Cosa accade al teatro massimo di palermo? di sicuro qualcosa di poco chiaro se, addirittura, le segreterie sindacali di categoria, appartenenti a quattro diverse confederazioni, unitariamente, hanno ritenuto di allertare le massime autorità pubbliche competenti, invitandole ad intervenire per via istituzionale allo scopo di ripristinare normali relazioni sindacali.
Teatro Massimo, la rivolta dei sindacati
Cosa accade al Teatro Massimo di Palermo? Di sicuro qualcosa di poco chiaro se, addirittura, le segreterie sindacali di categoria, appartenenti a quattro diverse confederazioni, unitariamente, hanno ritenuto di allertare le massime autorità pubbliche competenti, invitandole ad intervenire per via istituzionale allo scopo di ripristinare normali relazioni sindacali.
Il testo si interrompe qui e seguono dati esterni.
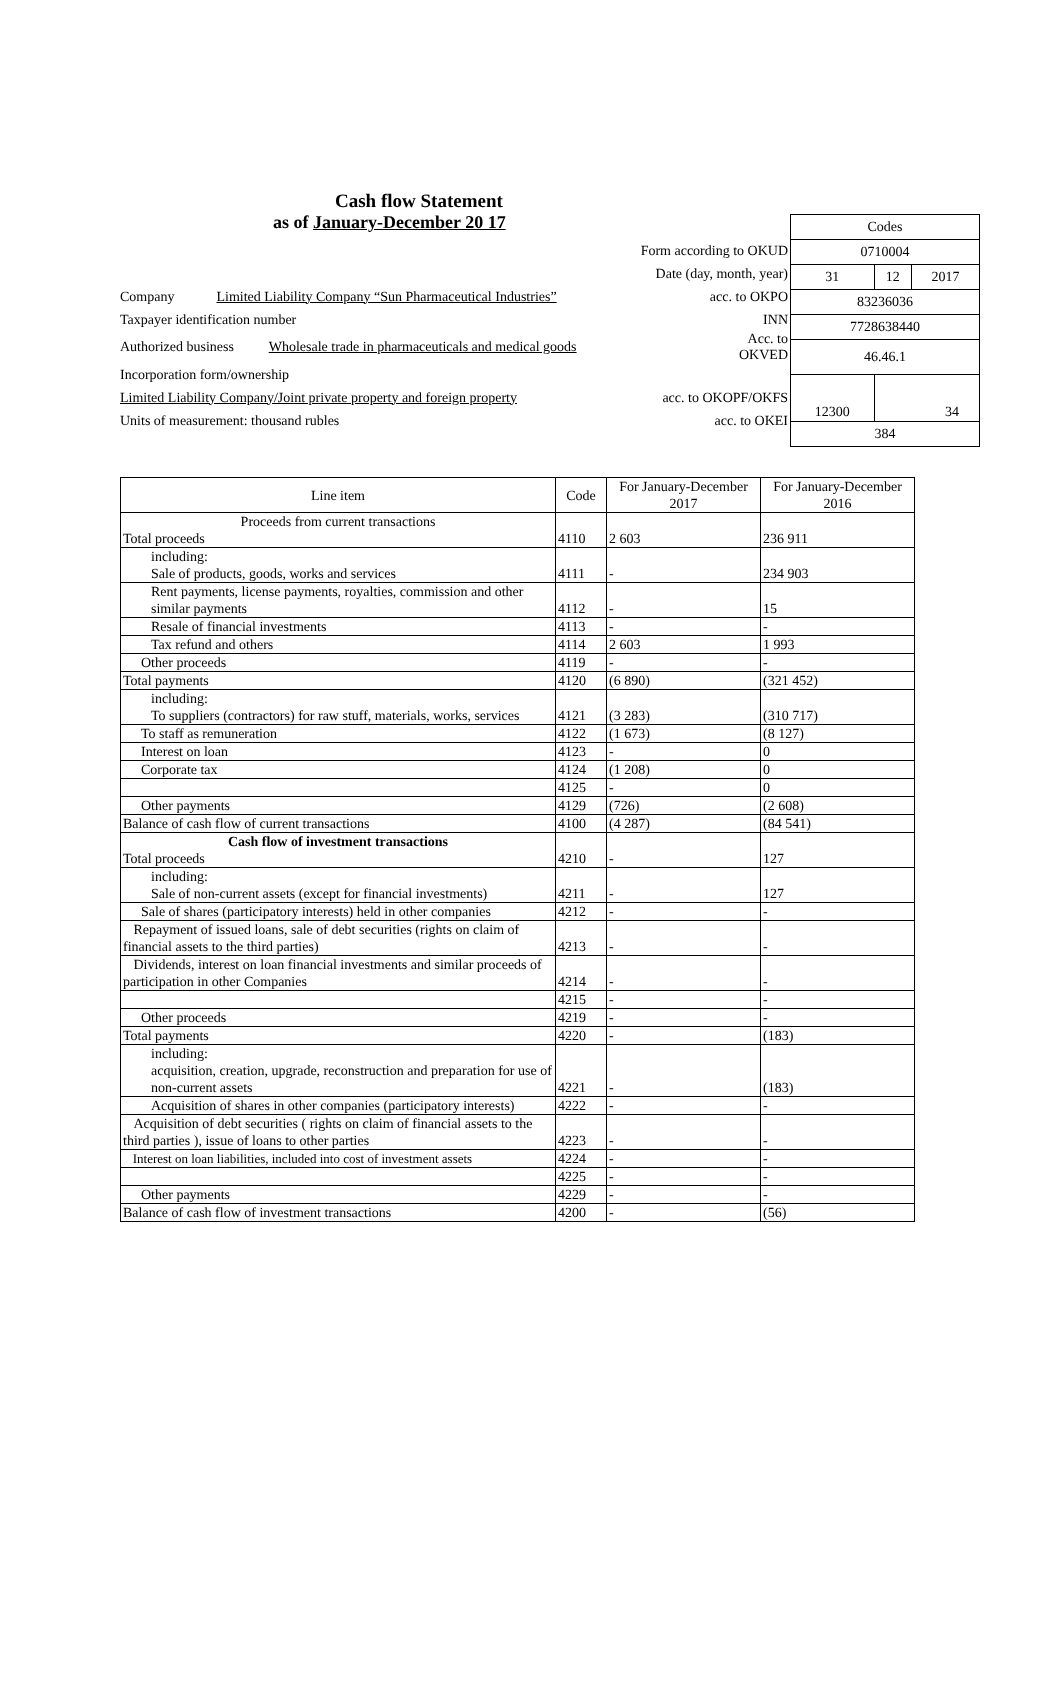Cash flow Statement
as of January-December 20 17
Form according to OKUD
Date (day, month, year)
Company Limited Liability Company “Sun Pharmaceutical Industries” acc. to OKPO
Taxpayer identification number INN
Authorized business Wholesale trade in pharmaceuticals and medical goods Acc. to
OKVED
Incorporation form/ownership
Limited Liability Company/Joint private property and foreign property acc. to OKOPF/OKFS
Units of measurement: thousand rubles acc. to OKEI
| Codes | | |
| 0710004 | | |
| 31 | 12 | 2017 |
| 83236036 | | |
| 7728638440 | | |
| 46.46.1 | | |
| 12300 | 34 | |
| 384 | | |
| Line item | Code | For January-December 2017 | For January-December 2016 |
| --- | --- | --- | --- |
| Proceeds from current transactions Total proceeds | 4110 | 2 603 | 236 911 |
| including: Sale of products, goods, works and services | 4111 | - | 234 903 |
| Rent payments, license payments, royalties, commission and other similar payments | 4112 | - | 15 |
| Resale of financial investments | 4113 | - | - |
| Tax refund and others | 4114 | 2 603 | 1 993 |
| Other proceeds | 4119 | - | - |
| Total payments | 4120 | (6 890) | (321 452) |
| including: To suppliers (contractors) for raw stuff, materials, works, services | 4121 | (3 283) | (310 717) |
| To staff as remuneration | 4122 | (1 673) | (8 127) |
| Interest on loan | 4123 | - | 0 |
| Corporate tax | 4124 | (1 208) | 0 |
| | 4125 | - | 0 |
| Other payments | 4129 | (726) | (2 608) |
| Balance of cash flow of current transactions | 4100 | (4 287) | (84 541) |
| Cash flow of investment transactions Total proceeds | 4210 | - | 127 |
| including: Sale of non-current assets (except for financial investments) | 4211 | - | 127 |
| Sale of shares (participatory interests) held in other companies | 4212 | - | - |
| Repayment of issued loans, sale of debt securities (rights on claim of financial assets to the third parties) | 4213 | - | - |
| Dividends, interest on loan financial investments and similar proceeds of participation in other Companies | 4214 | - | - |
| | 4215 | - | - |
| Other proceeds | 4219 | - | - |
| Total payments | 4220 | - | (183) |
| including: acquisition, creation, upgrade, reconstruction and preparation for use of non-current assets | 4221 | - | (183) |
| Acquisition of shares in other companies (participatory interests) | 4222 | - | - |
| Acquisition of debt securities ( rights on claim of financial assets to the third parties ), issue of loans to other parties | 4223 | - | - |
| Interest on loan liabilities, included into cost of investment assets | 4224 | - | - |
| | 4225 | - | - |
| Other payments | 4229 | - | - |
| Balance of cash flow of investment transactions | 4200 | - | (56) |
Le segreterie sindacali di categoria Sec-Cgil, Fistel-Cisl, Uil-cominicazione e Fiasl-Cisal hanno inviato al ministro dei Beni e delle Attività culturali, al presidente della Regione siciliana, al commissario del Comune di Palermo e alle rispettive segreterie nazionali una relazione, corredata da quattro schede documentali, argomentando le ragioni della richiesta d’intervento. In essa viene lamentata l’interruzione dei rapporti sindacali senza, però, accennare ad alcuna causa all’origine della loro interruzione.
Il materiale prodotto dalle organizzazioni sindacali è parecchio e, quindi, sulla scorta di questa ampia documentazione e di altri approfondimenti Link Sicilia intraprenderà un ‘viaggio’ sulle contraddizioni interne al Teatro Massimo di Palermo, nonché sulla gestione manageriale della Fondazione che lo governa.
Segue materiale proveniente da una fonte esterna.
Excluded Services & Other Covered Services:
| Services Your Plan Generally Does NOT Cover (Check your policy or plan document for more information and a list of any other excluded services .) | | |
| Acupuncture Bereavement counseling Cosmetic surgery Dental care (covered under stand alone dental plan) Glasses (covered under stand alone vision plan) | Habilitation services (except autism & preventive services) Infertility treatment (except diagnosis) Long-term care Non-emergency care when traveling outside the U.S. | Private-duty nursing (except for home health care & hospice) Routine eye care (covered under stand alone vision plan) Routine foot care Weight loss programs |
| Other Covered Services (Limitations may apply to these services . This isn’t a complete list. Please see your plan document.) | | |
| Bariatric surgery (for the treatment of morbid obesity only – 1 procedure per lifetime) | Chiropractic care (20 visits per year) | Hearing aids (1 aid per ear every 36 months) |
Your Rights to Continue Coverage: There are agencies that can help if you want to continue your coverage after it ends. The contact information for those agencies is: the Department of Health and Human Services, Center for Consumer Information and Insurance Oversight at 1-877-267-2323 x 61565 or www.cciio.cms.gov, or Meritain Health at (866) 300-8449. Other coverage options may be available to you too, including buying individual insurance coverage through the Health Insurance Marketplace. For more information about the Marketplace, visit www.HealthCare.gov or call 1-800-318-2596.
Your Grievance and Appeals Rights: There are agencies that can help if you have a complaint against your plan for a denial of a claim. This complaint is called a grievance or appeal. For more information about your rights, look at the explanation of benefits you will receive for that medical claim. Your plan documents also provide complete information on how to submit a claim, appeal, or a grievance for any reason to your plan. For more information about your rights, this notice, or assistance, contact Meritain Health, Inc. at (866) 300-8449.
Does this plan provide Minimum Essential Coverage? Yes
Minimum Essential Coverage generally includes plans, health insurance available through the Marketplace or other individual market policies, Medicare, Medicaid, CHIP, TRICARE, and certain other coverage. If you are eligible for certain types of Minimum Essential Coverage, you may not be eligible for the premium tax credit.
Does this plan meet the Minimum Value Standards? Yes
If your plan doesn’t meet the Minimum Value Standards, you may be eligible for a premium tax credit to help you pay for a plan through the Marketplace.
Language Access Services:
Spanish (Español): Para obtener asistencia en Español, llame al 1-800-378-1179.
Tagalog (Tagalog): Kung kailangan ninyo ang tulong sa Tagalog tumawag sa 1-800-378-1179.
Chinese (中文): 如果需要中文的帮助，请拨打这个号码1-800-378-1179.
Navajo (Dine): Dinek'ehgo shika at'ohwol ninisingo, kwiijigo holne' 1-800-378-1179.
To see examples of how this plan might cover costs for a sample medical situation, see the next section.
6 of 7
Iniziamo dal conflitto sindacale provocato dalla interruzione unilaterale da parte del sovrintendente Antonio Cognata. La relazione-denuncia dei sindacati dà notizia dell’interruzione del virtuoso modello di confronto che dal 2003 al 2006 aveva consentito il risanamento del bilancio della Fondazione Teatro Massimo e l’ottimizzazione delle risorse economiche, umane ed artistiche. Non si può non dedurre che, a decorrere da quella data, hanno avuto inizio le divergenze concettuali sui modelli culturali ed economici.
La relazione non fa menzione della natura di tali divergenze, né delle opzioni del soprintendente e prosegue riportando le opinioni dei sindacati sul significato e sul ruolo che una grande istituzione culturale debba svolgere sul territorio e nel mercato. Le ragioni che stanno alla base delle divergenze sono sommariamente accennate nella stessa relazione, là dove vengono riferite scelte gestionali che hanno provocato sprechi e disfunzioni e, in qualche caso, mortificazione del ruolo artistico delle componenti dello spettacolo dell’opera: l’orchestra, il coro e il corpo di ballo. Con ripercussioni anche sui costi gestionali. Nient’altro.
Le motivazioni addotte per richiedere il ripristino delle normali relazioni sindacali dovrebbero avere, forse, una maggiore consistenza perché, a disposizione del sindacato, esistono altri mezzi per imporre il negoziato tra le parti. Invocare l’intervento delle massime autorità pubbliche competenti ha senso se il loro intervento serve a rimuovere d’autorità il sovrintendente, non certo per mediare un rapporto tra le parti aziendali.
Ci dev’essere, insomma, qualcosa di non detto all’origine dell’interruzione dei rapporti sindacali che ‘filavano’ benissimo e che all’improvviso, chissà per quale arcano motivo quell’idillio si sono spezzate. In ogni caso, sulle schede documentali delle valenze artistiche e le disfunzioni gestionali torneremo a decifrare le ragioni del dissenso.